Again using 2012 as our guide, with the aforementioned modifications -- especially the one about Cruz hitting the 20 percent threshold -- the 31 at-large delegates would be divided as follows: 15 for Trump, nine for Rubio, seven for Cruz. Then give three more to Trump as the overall winner.

The Bottom Line

In this scenario, Trump would end up with 44 of Georgia's delegates, or 58 percent; Rubio 21, or 28 percent; and Cruz 11, or 15 percent (percentages don't add up to 100 due to rounding). Pretty good for Trump, right?

That depends on how you look at it. Through the first four states, here are the percentages of delegates won by those three (Kasich and Carson also have delegates, so these percentages don't add up to 100, either):

  • Trump 66 percent;
  • Cruz 14 percent;
  • Rubio 13 percent.

In other words, Trump's percentage lead over his closest rival could actually shrink tonight.
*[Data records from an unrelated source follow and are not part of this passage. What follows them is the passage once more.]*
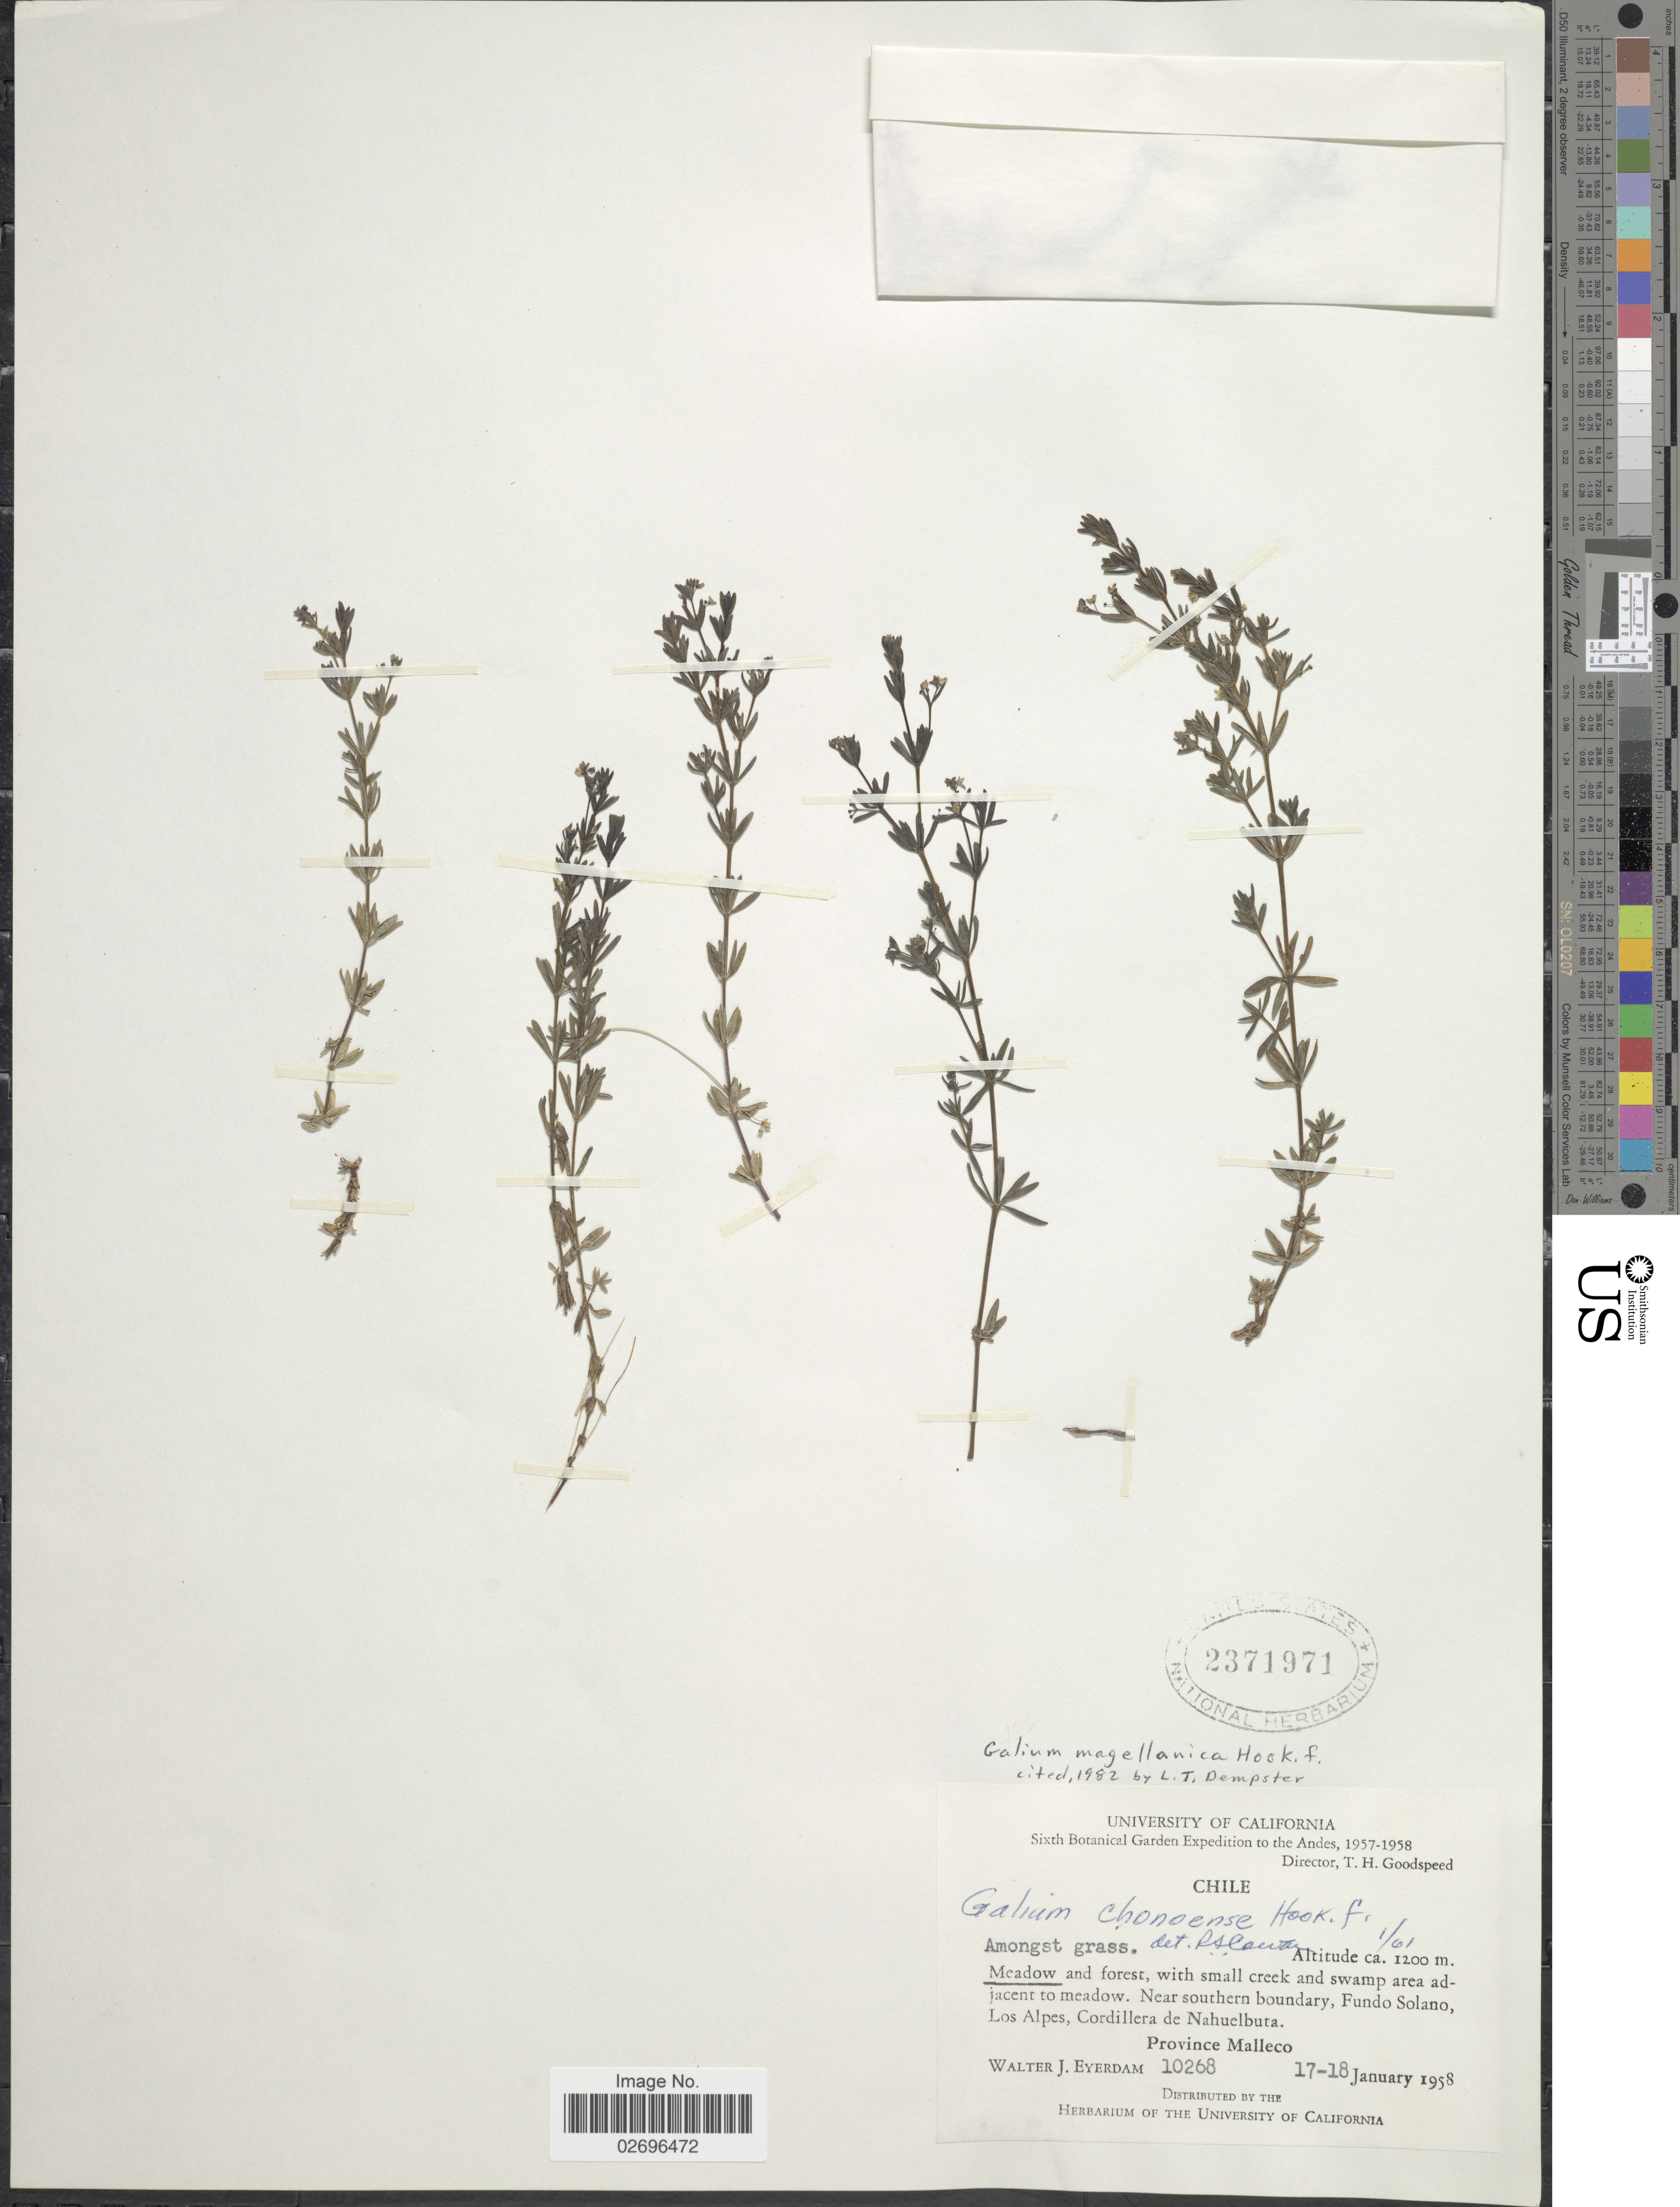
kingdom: Plantae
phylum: Tracheophyta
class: Magnoliopsida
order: Gentianales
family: Rubiaceae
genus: Galium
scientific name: Galium magellanicum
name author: Hook. f.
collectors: W. J. Eyerdam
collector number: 10268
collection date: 1958-01-17/1958-01-18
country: Bolivia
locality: The Andes. Near southern boundary, Fundo Solano, Los Alpes, Cordillera de Nahuelbuta, Province Malleco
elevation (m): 1200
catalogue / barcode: US 2371971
With Cruz expected to win in Texas and perhaps Arkansas, and with Rubio making a run at winning Minnesota and maybe Virginia, and with Oklahoma looking like it could yield a fairly even three-way split, the delegate race might tighten a good bit. And that's before we get to the winner-take-all states, amid a potentially smaller field depending on how each campaign assesses its chances Wednesday morning. At that point, anything can still happen.

I don't know if that 2012 comparison will bear out; that's why we count the votes. But if it does, it goes to show how the complicated delegate math in these proportional states could keep Trump from breaking away from the pack just yet, fueling hope that he can eventually be stopped.